С головы только что сняли компресс.
— Что со мной? Где я? Чем кончилось дело? — слабым голосом спросил он у стоявшей около его койки сестры милосердия, стройной блондинки, с добрыми светлыми глазами.
— На перевязочном пункте, — отвечала сестра, — вы были контужены в голову и впали в беспамятство… Кроме того, у вас перебита левая рука выше локтя пулей…
— А дело, дело… — настаивал Савин.
— Гривицкий редут взят.
— Ну, слава Богу… А полковник?
— Полковник Шлитер убит.
Николаю Герасимовичу пришлось пробыть на перевязочном пункте еще несколько дней, после чего он с другими ранеными отправился в Россию.
До Бухареста их везли на волах и лошадях, а в Бухаресте поместили в прекрасном вагоне поезда Красного Креста, в котором раненые и помчались на родину.
Савин был отправлен в Тулу, где и был помещен в госпитале Красного Креста и где через два месяца настолько поправился, что мог ехать в деревню.

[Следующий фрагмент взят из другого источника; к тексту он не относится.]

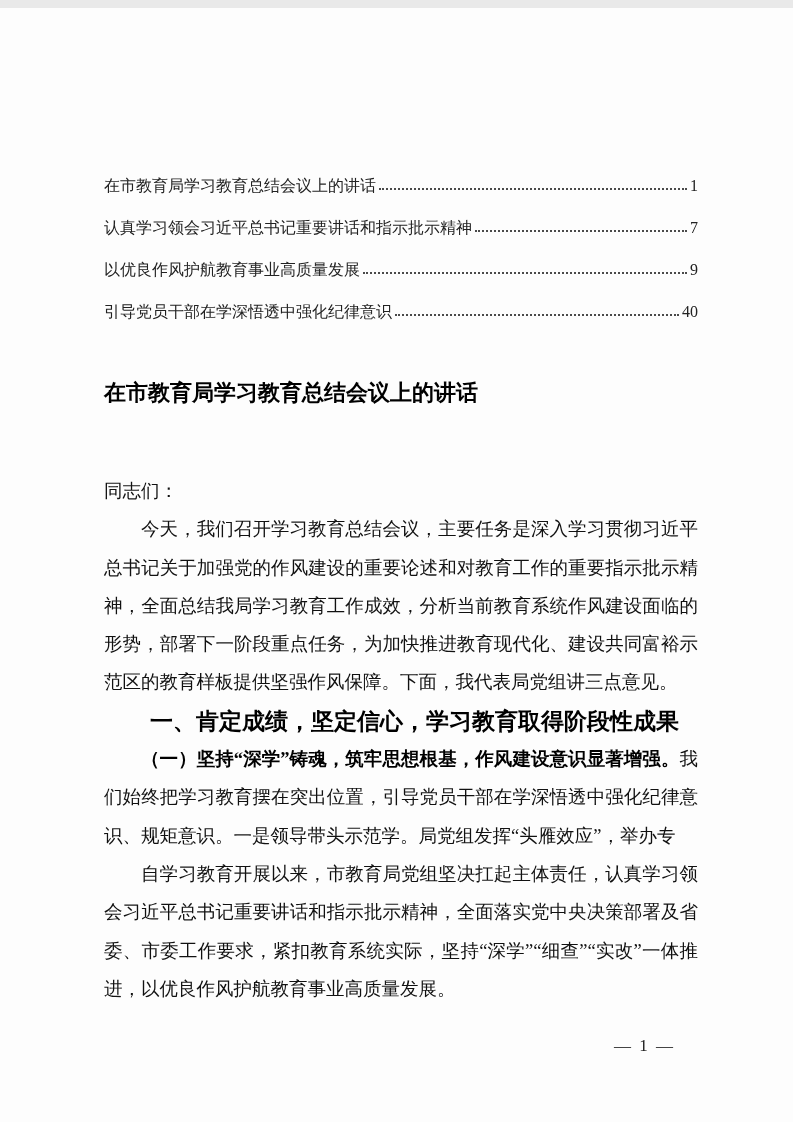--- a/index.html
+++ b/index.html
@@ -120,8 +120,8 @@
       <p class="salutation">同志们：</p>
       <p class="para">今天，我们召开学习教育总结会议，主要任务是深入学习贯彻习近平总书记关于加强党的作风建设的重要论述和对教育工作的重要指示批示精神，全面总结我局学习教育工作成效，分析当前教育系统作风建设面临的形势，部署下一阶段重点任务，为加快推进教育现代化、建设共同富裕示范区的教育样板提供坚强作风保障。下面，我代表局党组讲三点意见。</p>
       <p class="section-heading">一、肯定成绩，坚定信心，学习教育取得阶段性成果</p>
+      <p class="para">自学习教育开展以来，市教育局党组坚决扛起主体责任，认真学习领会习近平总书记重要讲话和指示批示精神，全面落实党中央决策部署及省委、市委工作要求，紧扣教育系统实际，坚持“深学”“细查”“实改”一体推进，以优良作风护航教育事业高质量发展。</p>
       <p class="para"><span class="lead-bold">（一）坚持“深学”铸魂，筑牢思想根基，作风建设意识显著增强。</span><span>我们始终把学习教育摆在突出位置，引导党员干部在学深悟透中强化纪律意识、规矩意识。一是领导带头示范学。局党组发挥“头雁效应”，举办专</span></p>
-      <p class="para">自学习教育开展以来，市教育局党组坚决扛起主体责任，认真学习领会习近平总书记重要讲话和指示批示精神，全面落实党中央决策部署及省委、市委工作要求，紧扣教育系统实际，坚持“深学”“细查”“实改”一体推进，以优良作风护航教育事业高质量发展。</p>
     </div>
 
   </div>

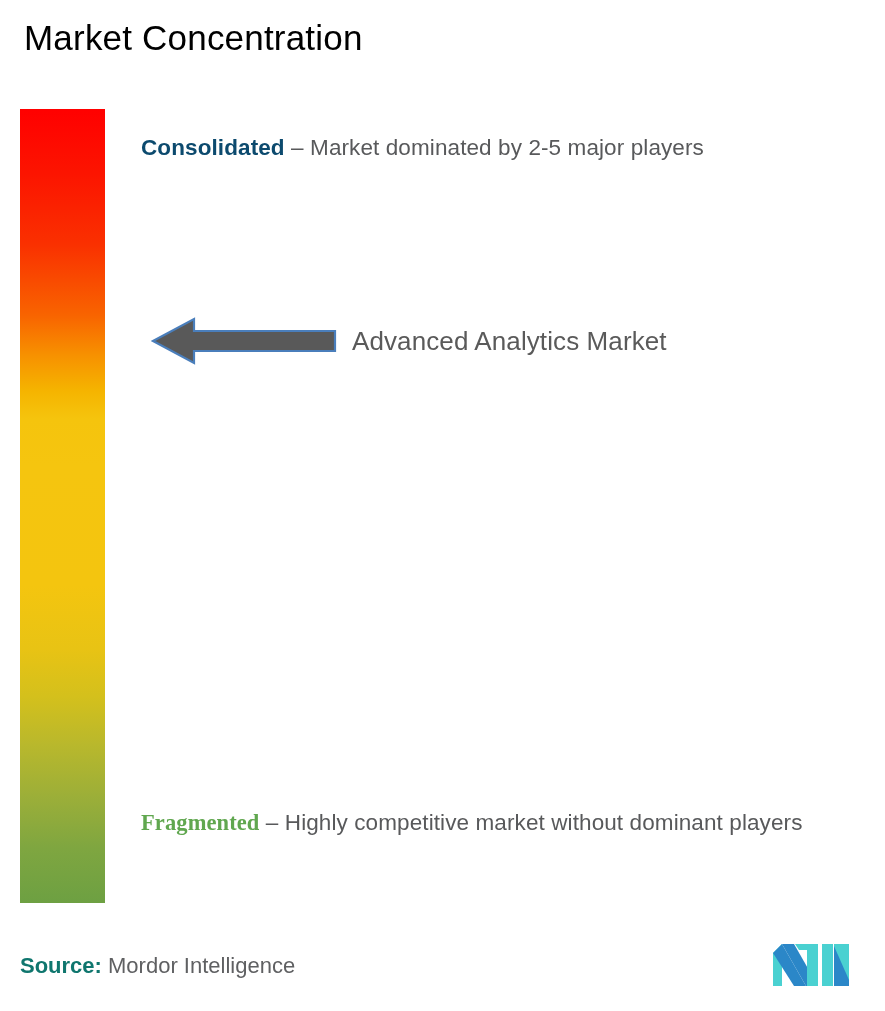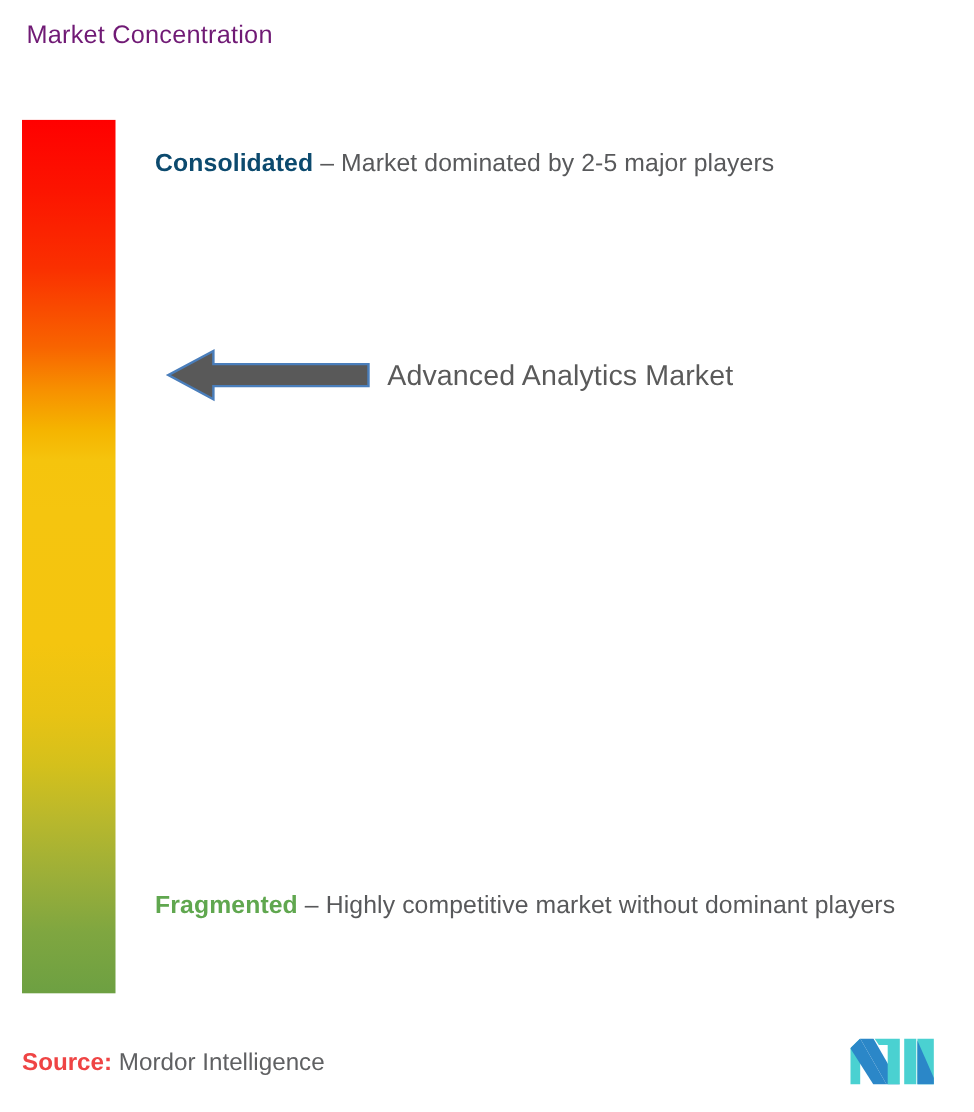--- a/index.html
+++ b/index.html
@@ -20,9 +20,9 @@
     position: absolute;
     left: 24px;
     top: 18px;
-    font-size: 23px;
+    font-size: 35px;
     font-weight: 400;
-    color: #701a75;
+    color: #000000;
     letter-spacing: 0.2px;
     white-space: nowrap;
   }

В Серединском его ожидали тяжелые дни.
Его мать Фанни Михайловна лежала на одре смерти, а Герасим Сергеевич ходил как убитый.
В доме собралась вся семья, оба брата Николая Герасимовича и Зина, приехавшая из Петербурга, где она только что было начала готовиться к экзамену на женские медицинские курсы.
Ее, по желанию больной, вызвали телеграммой.
Болезнь Фанни Михайловны развилась неожиданно быстро. Здоровая, почти никогда не хворавшая, она вдруг слегла как подкошенная, совершенно неожиданно для мужа и окружающих.
Началом болезни было нервное расстройство, отразившееся на всем организме.
Последнее письмо от сына ею было получено 30 августа. Сын писал, что на это число назначен штурм Плевны.
Весть о том, что русские войска наконец сломили эту турецкую твердыню, дошла вскоре до России, как донеслась и весть о том, сколько жертв стоила эта победа.
Не получая писем от сына, Фанни Михайловна не осушала день и ночь глаз, вполне уверенная, что он убит.
Слова утешения не действовали на нее, и она положительно слабела день ото дня.
Пришедшее почти через месяц письмо, задержанное, видимо, отправкой с перевязочного пункта, о том, что Николай Герасимович ранен и вместе с другими серьезно раненными отправляется в Россию, писанное по просьбе Савина сестрой милосердия, почти совершенно не успокоило несчастную мать.
— Это все ваши шутки, — твердила она, — это одно желание скрыть от меня истину, отдалить роковое известие… Я знаю, я сердцем чувствую, что он убит…
Наконец Фанни Михайловна окончательно слегла, простудившись при частых поездках в церковь, на каменном полу которой она буквально лежала ничком по целым часам.
Организм был окончательно подорван нервным расстройством и простудой.
Даже пришедшее известие, что сын ее жив и здоров, не могло уже поднять ее со смертного одра.
Через неделю после приезда Николая Герасимовича в Серединское, Фанни Михайловна испустила последний вздох на его руках.
Он не отходил ни на шаг от ее постели.
Герасим Сергеевич, после похорон любимой жены, не пожелал остаться в Серединском, которое по его распределению имений принадлежало его сыну Николаю, и приказал увезти себя в Москву.
Его именно увезли, почти в бессознательном состоянии от постигшего его горя.
Братья разъехались, уехала и Зина в Петербург.
Она было предложила ехать с собою и Николаю Герасимовичу, но при слове Петербург его лицо исказилось таким выражением невыносимого страдания, что Зиновия Николаевна даже не окончила начатую фразу.
«Как он до сих пор любит ее», — промелькнуло в ее уме не без некоторой горечи.
Николай Герасимович не остался однако тоже в Серединском. Поручив управление имением старосте, он уехал в Тулу, где за время пребывания в госпитале сделал несколько приятных знакомств.
Вскоре верстах в десяти от Тулы он купил себе имение «Руднево», очень живописно расположенное, с прекрасным, почти новым барским домом, садом и оранжереями, а главное, великолепными местами для охоты, как на дичь, так и на красного зверя.
Выписав из своих других имений лучших лошадей и лучших собак, он зажил в деревенской тиши хлебосольным помещиком, радушным хозяином, к которому охотно собирались как соседи-помещики, так и городские гости.
В Туле даже начали поговаривать, что в Рудневе недостает только молодой хозяйки.
Тульские маменьки и дочки особенно сильно были заинтересованы этим вопросом.